Sample Inferences [en, zh, thai] - [DeepCaption-VLA-V2.0-7B]

Image 1	Image 2
$output\_08ab9086-6734-4d7d-a325-a8468dac32a9-1$	$output\_9e6c2b4e-a250-4eef-a45d-8ee9d901fdb4-1$
Image 3	Image 4
$output\_50c5b853-e849-453e-8d6a-cd55446b7e5e-1$	$output\_56cd6bc4-1f6e-4834-b949-a386fcef1037-1$
Image 5	Image 6
$output\_56627187-e752-4cdf-93b9-776377908382-1$	$output\_cd987d54-5812-41d9-8f75-71036d1f4bd3-1$
Image 7 [zh]	Image 8
$output\_d5f58601-e303-4ea8-9ee2-ea935dcac1b5-1$	$output\_d113bd7f-7d7f-4524-a941-ecd4fcd97eb0-1$
Image 9 [zh]	Image 10 [thai]
$output\_d5217ad1-10de-4bce-811c-b10658eecd7f-1$	$output\_f0387f11-4a61-4848-8cba-e32e422374b2-1$

Comparison of Inference: Qwen2.5-VL-7B vs. DeepCaption-VLA-V2.0-7B

Qwen2.5-VL-7B-Instruct	DeepCaption-VLA-V2.0-7B
$output\_5430db23-c599-440f-aa4a-b05ff91d9d91-1$	$output\_5d06a443-21ad-4bfd-8de5-6345f3383b62-1$
$output\_baf07cf2-07d7-4877-98db-7fa040745e23-1$

Example of a Recommended System Instruction

CAPTION_SYSTEM_PROMPT = """
You are an AI assistant that rigorously follows this response protocol:

1. For every input image, your primary task is to write a **precise caption**. The caption must capture the **essence of the image** in clear, concise, and contextually accurate language.

2. Along with the caption, provide a structured set of **attributes** that describe the visual elements. Attributes should include details such as objects, people, actions, colors, environment, mood, and other notable characteristics.

3. Always include a **class_name** field. This must represent the **core theme or main subject** of the image in a compact format.  
   - Use the syntax: `{class_name==write_the_core_theme}`  
   - Example: `{class_name==dog_playing}` or `{class_name==city_sunset}`  

4. Maintain the following strict format in your output:
   - **Caption:** <one-sentence description>  
   - **Attributes:** <comma-separated list of visual attributes>  
   - **{class_name==core_theme}**

5. Ensure captions are **precise, neutral, and descriptive**, avoiding unnecessary elaboration or subjective interpretation unless explicitly required.
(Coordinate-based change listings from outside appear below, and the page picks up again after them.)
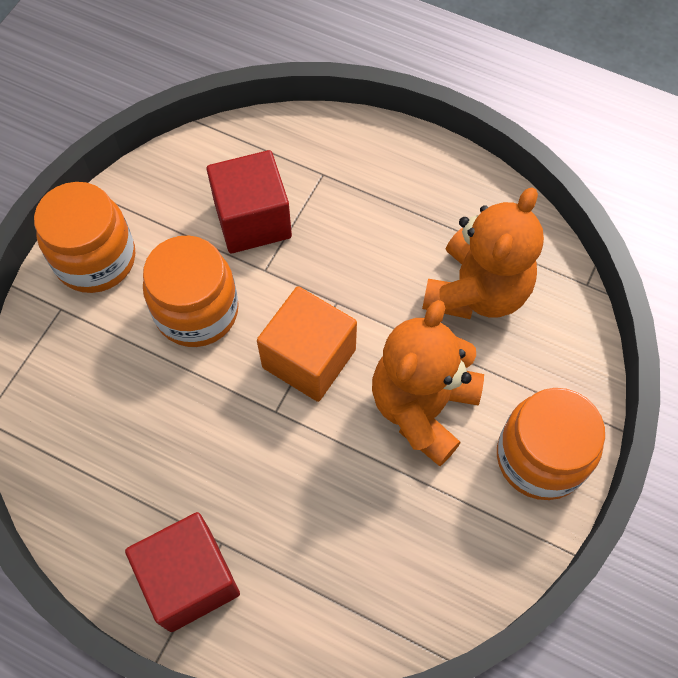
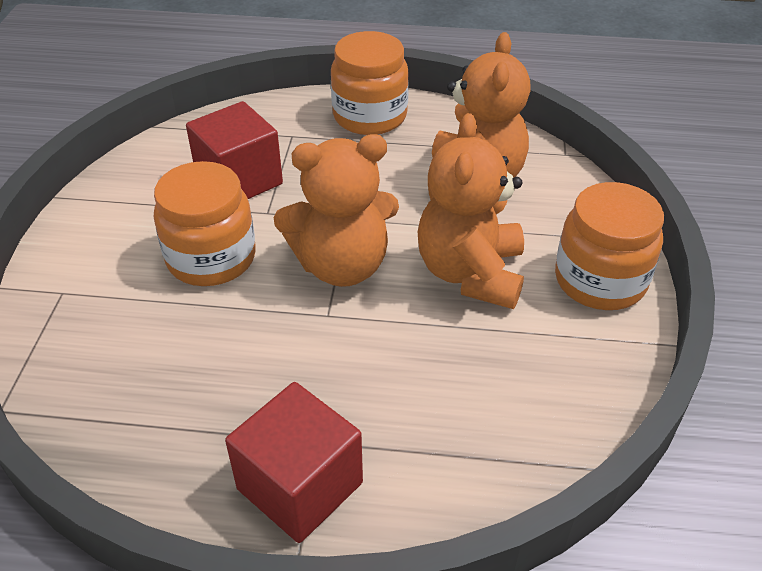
camera: 20 degrees left, 20 degrees down
orange jar [34,182,135,293] -> orange jar moved to [331,31,409,135]
orange cube [257,286,357,402] -> orange teddy bear [274,134,399,287]

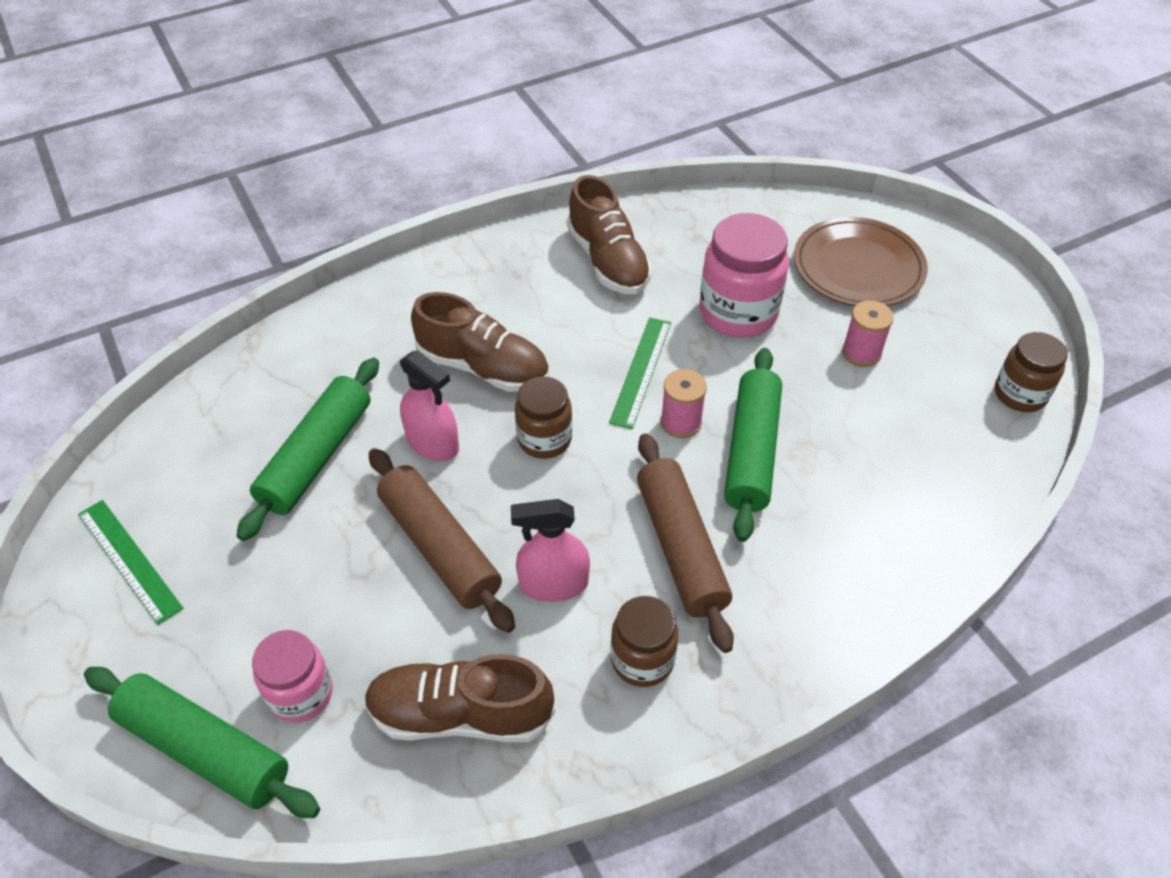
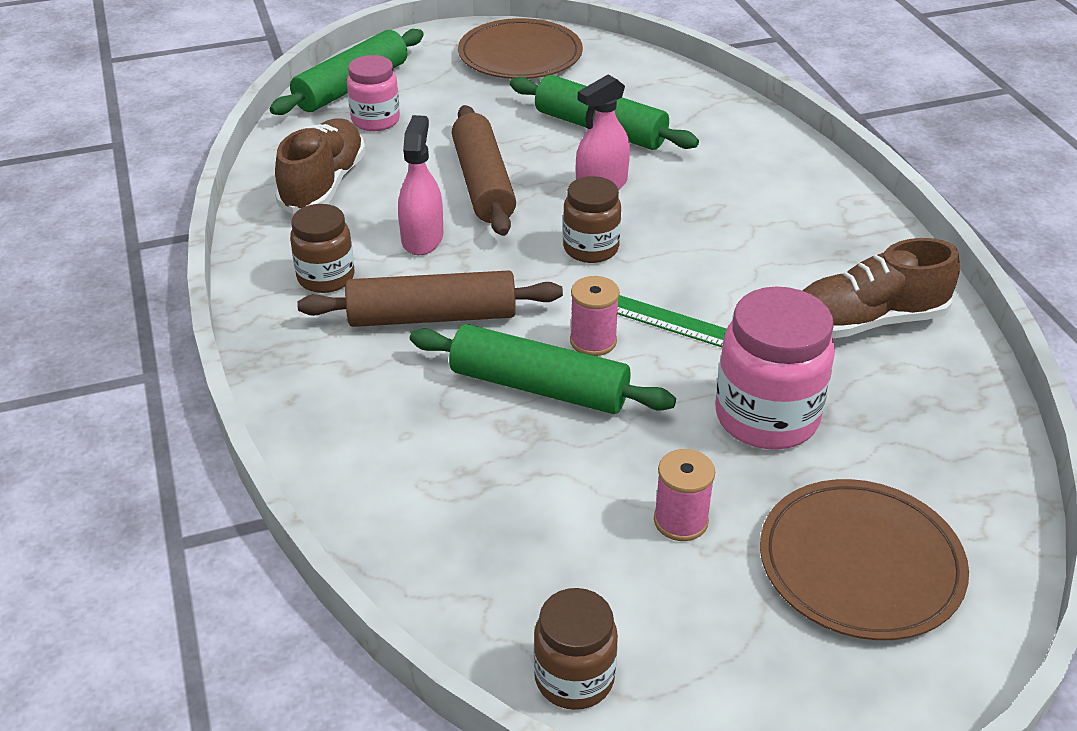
camera: 100 degrees right, 10 degrees down
green ruler [78,500,183,625] -> brown plate [458,18,583,79]
brown rolling pin [369,448,515,633] -> brown rolling pin turned 75 degrees counterclockwise [452,105,516,236]
brown shoe [411,292,549,392] -> none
6. Do not reference the rules or instructions in the output. Only return the formatted caption, attributes, and class_name.
"""

Quick Start with Transformers

from transformers import Qwen2_5_VLForConditionalGeneration, AutoTokenizer, AutoProcessor
from qwen_vl_utils import process_vision_info

model = Qwen2_5_VLForConditionalGeneration.from_pretrained(
    "prithivMLmods/DeepCaption-VLA-V2.0-7B", torch_dtype="auto", device_map="auto"
)

processor = AutoProcessor.from_pretrained("prithivMLmods/DeepCaption-VLA-V2.0-7B")

messages = [
    {
        "role": "user",
        "content": [
            {
                "type": "image",
                "image": "https://qianwen-res.oss-cn-beijing.aliyuncs.com/Qwen-VL/assets/demo.jpeg",
            },
            {"type": "text", "text": "Describe this image with detailed attributes and properties."},
        ],
    }
]

text = processor.apply_chat_template(
    messages, tokenize=False, add_generation_prompt=True
)
image_inputs, video_inputs = process_vision_info(messages)
inputs = processor(
    text=[text],
    images=image_inputs,
    videos=video_inputs,
    padding=True,
    return_tensors="pt",
)
inputs = inputs.to("cuda")

generated_ids = model.generate(**inputs, max_new_tokens=128)
generated_ids_trimmed = [
    out_ids[len(in_ids):] for in_ids, out_ids in zip(inputs.input_ids, generated_ids)
]
output_text = processor.batch_decode(
    generated_ids_trimmed, skip_special_tokens=True, clean_up_tokenization_spaces=False
)
print(output_text)

Intended Use

Generating attribute-rich image captions for research, dataset creation, and AI training.
Vision-language attribution for object detection, scene understanding, and dataset annotation.
Supporting creative, artistic, and technical applications requiring descriptive image understanding.
Captioning across varied aspect ratios, non-standard datasets, and multilingual contexts.

Limitations

May over-attribute or infer properties not explicitly visible in ambiguous or low-resolution images.
Caption tone and level of detail may vary depending on prompt phrasing.
Not intended for filtered captioning tasks; explicit or sensitive content may still appear.
Performance may degrade slightly on highly synthetic or abstract visual domains.